**WHAT YOU NEED TO DO**. In the entries that follow, how many lines contain the word "String"? Answer with the number only.

**MATERIAL SUPPLIED**.

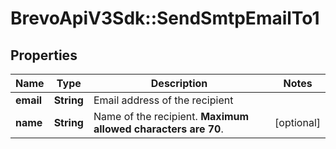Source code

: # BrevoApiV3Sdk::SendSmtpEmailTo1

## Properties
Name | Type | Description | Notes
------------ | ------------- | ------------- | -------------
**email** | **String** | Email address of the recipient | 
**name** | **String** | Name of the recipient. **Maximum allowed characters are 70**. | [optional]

**RESPONSE**. 2